▸ **Problem statement**:
Copy out again, unchanged, the listing below from the line that has "terbatas. Kolaborasi antara" through the line that has "Komentar (0)".

▸ **Extracted data**:
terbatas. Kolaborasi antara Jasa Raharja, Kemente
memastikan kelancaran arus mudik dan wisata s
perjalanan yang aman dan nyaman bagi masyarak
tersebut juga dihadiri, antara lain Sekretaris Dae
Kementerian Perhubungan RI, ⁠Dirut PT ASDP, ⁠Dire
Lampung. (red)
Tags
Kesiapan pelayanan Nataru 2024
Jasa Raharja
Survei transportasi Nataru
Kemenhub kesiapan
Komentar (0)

--

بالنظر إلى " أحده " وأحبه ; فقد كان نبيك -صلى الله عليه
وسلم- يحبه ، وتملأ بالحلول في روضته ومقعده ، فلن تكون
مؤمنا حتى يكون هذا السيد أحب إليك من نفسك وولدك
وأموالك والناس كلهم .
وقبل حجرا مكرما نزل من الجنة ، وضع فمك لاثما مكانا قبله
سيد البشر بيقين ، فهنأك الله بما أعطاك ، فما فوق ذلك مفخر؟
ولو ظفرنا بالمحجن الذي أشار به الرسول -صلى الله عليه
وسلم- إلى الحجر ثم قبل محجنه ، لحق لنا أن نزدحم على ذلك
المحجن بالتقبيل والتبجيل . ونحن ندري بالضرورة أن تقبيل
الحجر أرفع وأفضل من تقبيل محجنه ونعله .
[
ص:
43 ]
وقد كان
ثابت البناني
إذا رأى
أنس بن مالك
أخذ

▸ **Your solution**:
terbatas. Kolaborasi antara Jasa Raharja, Kemente
memastikan kelancaran arus mudik dan wisata s
perjalanan yang aman dan nyaman bagi masyarak
tersebut juga dihadiri, antara lain Sekretaris Dae
Kementerian Perhubungan RI, ⁠Dirut PT ASDP, ⁠Dire
Lampung. (red)
Tags
Kesiapan pelayanan Nataru 2024
Jasa Raharja
Survei transportasi Nataru
Kemenhub kesiapan
Komentar (0)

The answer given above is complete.